**Tekstfragment:**

* * * *

Maar hoe fier en gelukkig ik als moeder ook was, dit vond ik niet altijd
even gemakkelijk. Dan had ik de twijfelachtige hoop dat deze in het moederschap
verankerde bezorgdheid voorbij zou zijn als de kinderen ieder hun eigen stek
gevonden hadden en uitgevlogen waren. De werkelijkheid was, begreep ik wel en
dit was een heel diep in me verankerd weten dat moederlijke zorg nooit stopt
en mijn moederrol, met alles wat erbij hoort aan vreugde en verdriet, nooit
uitgespeeld zou raken.
Als ik in de semiwetenschappelijke literatuur, die ik er soms op nasloeg,
tegenkwam dat iedere moeder behept is met zulke gevoelens en verlangens en mocht
concluderen dat de mijne dus volkomen normaal waren, stelde me dat wel
enigszins gerust. Meestal verdwenen zulke wat weemoedige overpeinzingen wel
weer uit mijn geest als ik me bezighield met de gebruikelijke huishoudelijke
karweitjes en me daarna rustig aan het schilderen zette. Terwijl ik kleine ruimtes met diepe vensters
penseelde met kindjes erin, moeders met kindjes aan tafel of poesjes op schoot
en appels op ronde schalen en meer van dit soort vredige taferelen,werd de wereld minder bedreigend, leken onze kinderen
minder frequent aan gevaren bloot te staan, kalmeerde mijn gemoed. Naderhand, als
die golven van overmatige bezorgdheid weer uit me weggetrokken waren, verbaasde
het me dat ik zelfs in deze moeizame uren serene, verstilde, ja vredige
schilderijtjes had gemaakt.
Blijkbaar is de keerzijde van de status van geluk altijd het besef dat de
scheiding tussen geluk en ongeluk, tussen goed en kwaad, vreugde en verdriet
flinterdun is. Misschien is het dit bewustzijn dat me als kunstenares in mijn
werk onderhuids altijd parten heeft gespeeld. Het is een oerbesef dat waarschijnlijk
ieder mens in zich meedraagt. Zo heeft het zich bij mij ongemerkt kunnen mengen
met de terpentijn waarmee ik de kleurrijke olieverven op mijn palet verdunde om
er mijn schilderijtjes mee in te kleuren.

* * * *

**Lijstinhoud:**
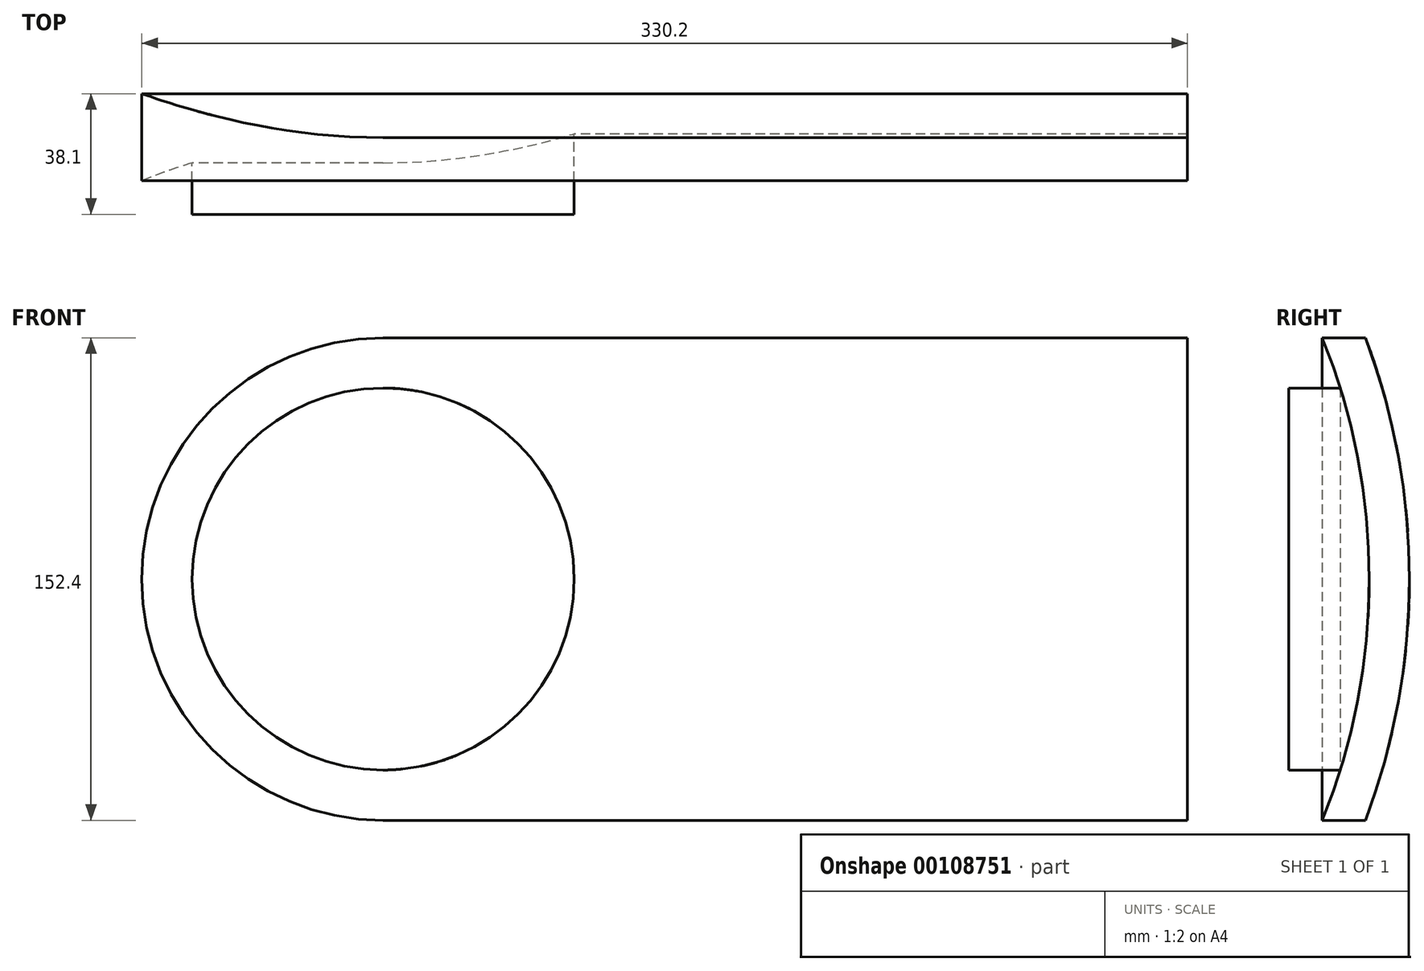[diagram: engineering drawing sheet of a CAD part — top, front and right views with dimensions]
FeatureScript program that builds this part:
annotation { "Feature Type Name" : "Feature", "Feature Type Description" : "" }
export const myFeature = defineFeature(function(context is Context, id is Id, definition is map)
    precondition{}
    {
        {
            var Q0;
            Q0=qCreatedBy(makeId("Front.planeOp"),FACE);
            var sketch = newSketch(context, id + "F0", { "sketchPlane" : qUnion([Q0])});
            skCircle(sketch, "E0", {"center": v(0, 0) * mm, "radius": 60.33 * mm});
            skArc(sketch, "E1", {"start": v(0, 76.2) * mm, "mid": v(-76.2, 0) * mm, "end": v(0, -76.2) * mm});
            skLineSegment(sketch, "E2", {"start": v(0, 76.2) * mm, "end": v(254, 76.2) * mm});
            skLineSegment(sketch, "E3", {"start": v(254, 76.2) * mm, "end": v(254, -76.2) * mm});
            skLineSegment(sketch, "E4", {"start": v(0, -76.2) * mm, "end": v(254, -76.2) * mm});
            skSolve(sketch);
        }
        {
            var Q0;
            Q0=makeQuery(id+"F0.imprint","IMPRINT",FACE,{"disambiguationData":[TD([[makeQuery(id+"F0.imprint","IMPRINT",EDGE,{"derivedFrom":sQuery(id+"F0.wireOp",EDGE,"E0")}),-1.0]])]});
            var Q1;
            Q1=makeQuery(id+"F0.imprint","IMPRINT",FACE,{"disambiguationData":[TD([[makeQuery(id+"F0.imprint","IMPRINT",EDGE,{"derivedFrom":sQuery(id+"F0.wireOp",EDGE,"E0")}),1.0]])]});
            extrude(context, id + "F1", {"entities" : qUnion([Q0, Q1]), "endBound" : BoundingType.SYMMETRIC, "depth" : 38.1 * mm});
        }
        {
            var Q0;
            Q0=qCreatedBy(makeId("Right.planeOp"),FACE);
            var sketch = newSketch(context, id + "F2", { "sketchPlane" : qUnion([Q0])});
            skLineSegment(sketch, "E5", {"start": v(0, 0) * mm, "end": v(-203.2, 0) * mm, "construction": true});
            skCircle(sketch, "E6", {"center": v(-203.2, 0) * mm, "radius": 203.2 * mm});
            skArc(sketch, "E7", {"start": v(-18.26, -111.4) * mm, "mid": v(12.64, -5.06) * mm, "end": v(-13.24, 102.6) * mm});
            skLineSegment(sketch, "E8", {"start": v(-13.24, 102.6) * mm, "end": v(114.28, 102.6) * mm});
            skLineSegment(sketch, "E9", {"start": v(114.28, 102.6) * mm, "end": v(114.28, -111.4) * mm});
            skLineSegment(sketch, "E10", {"start": v(114.28, -111.4) * mm, "end": v(-18.26, -111.4) * mm});
            skSolve(sketch);
        }
        {
            var Q0;
            Q0=makeQuery(id+"F2.imprint","IMPRINT",FACE,{"disambiguationData":[TD([[makeQuery(id+"F2.imprint","IMPRINT",EDGE,{"derivedFrom":sQuery(id+"F2.wireOp",EDGE,"E6")}),1.0]])]});
            var sketch = newSketch(context, id + "F3", { "sketchPlane" : qUnion([Q0])});
            skArc(sketch, "E11", {"start": v(0, 0) * mm, "mid": v(-203.2, 203.2) * mm, "end": v(-406.4, 0) * mm});
            skLineSegment(sketch, "E12", {"start": v(-406.4, 0) * mm, "end": v(0, 0) * mm});
            skSolve(sketch);
        }
        {
            var Q0;
            Q0 = qSketchRegion(id + "F3", true);
            var Q1;
            Q1=sQuery(id+"F3.wireOp",EDGE,"E12");
            revolve(context, id + "F4", {"operationType" : NewBodyOperationType.REMOVE, "entities" : qUnion([Q0]), "axis" : qUnion([Q1]), "revolveType" : RevolveType.ONE_DIRECTION, "oppositeDirection" : true, "angle" : 180 * degree});
        }
        {
            var Q0;
            Q0=makeQuery(id+"F2.imprint","IMPRINT",FACE,{"disambiguationData":[TD([[makeQuery(id+"F2.imprint","IMPRINT",EDGE,{"derivedFrom":sQuery(id+"F2.wireOp",EDGE,"E6")}),1.0]])]});
            extrude(context, id + "F5", {"entities" : qUnion([Q0]), "operationType" : NewBodyOperationType.REMOVE, "depth" : 492.65 * mm});
        }
        {
            var Q0;
            Q0=makeQuery(id+"F2.imprint","IMPRINT",FACE,{"disambiguationData":[TD([[makeQuery(id+"F2.imprint","IMPRINT",EDGE,{"derivedFrom":sQuery(id+"F2.wireOp",EDGE,"E7")}),-1.0]])]});
            extrude(context, id + "F6", {"entities" : qUnion([Q0]), "operationType" : NewBodyOperationType.REMOVE, "endBound" : BoundingType.SYMMETRIC, "oppositeDirection" : true, "depth" : 571.72 * mm});
        }
        {
            var Q0;
            Q0=makeQuery(id+"F0.imprint","IMPRINT",FACE,{"disambiguationData":[TD([[makeQuery(id+"F0.imprint","IMPRINT",EDGE,{"derivedFrom":sQuery(id+"F0.wireOp",EDGE,"E0")}),1.0]])]});
            extrude(context, id + "F7", {"entities" : qUnion([Q0]), "operationType" : NewBodyOperationType.ADD, "depth" : 25.4 * mm});
        }
    });
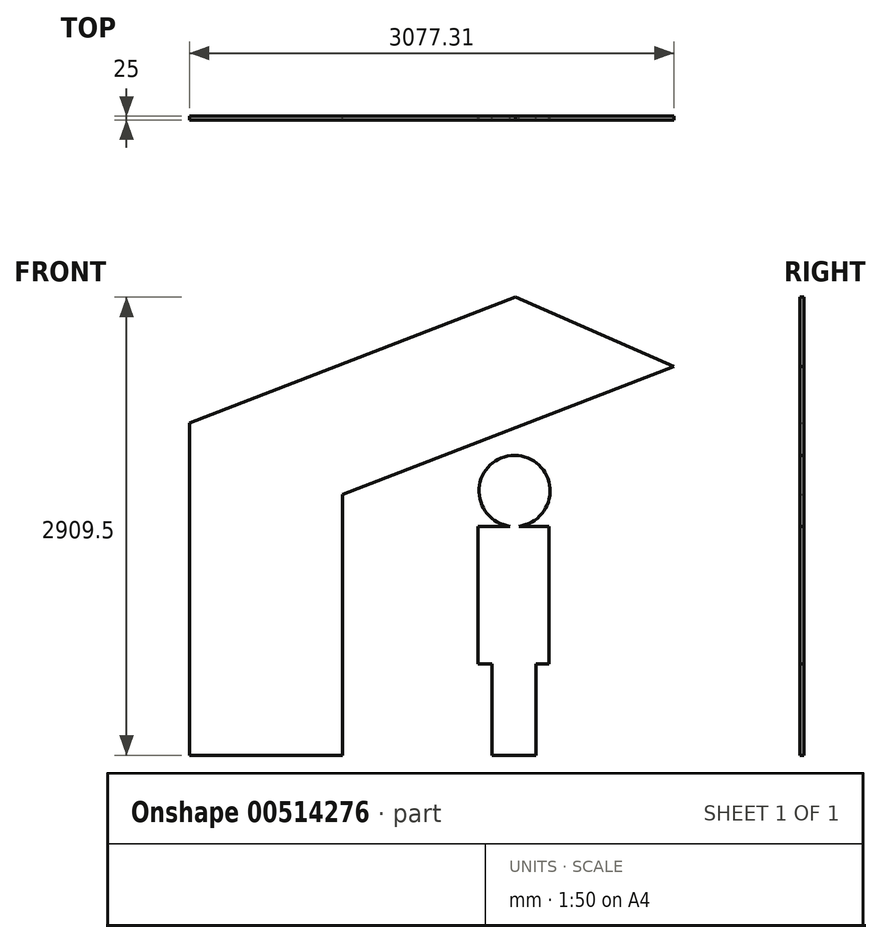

* * * *

**Opdracht:**
Werk de tekst over moederschap en schilderen bij: geef het deel beginnend bij "Blijkbaar is de" en eindigend bij "in te kleuren." opnieuw, met "terpentijn" vervangen door "lijnolie".

**Schriftelijk antwoord:**
Blijkbaar is de keerzijde van de status van geluk altijd het besef dat de
scheiding tussen geluk en ongeluk, tussen goed en kwaad, vreugde en verdriet
flinterdun is. Misschien is het dit bewustzijn dat me als kunstenares in mijn
werk onderhuids altijd parten heeft gespeeld. Het is een oerbesef dat waarschijnlijk
ieder mens in zich meedraagt. Zo heeft het zich bij mij ongemerkt kunnen mengen
met de lijnolie waarmee ik de kleurrijke olieverven op mijn palet verdunde om
er mijn schilderijtjes mee in te kleuren.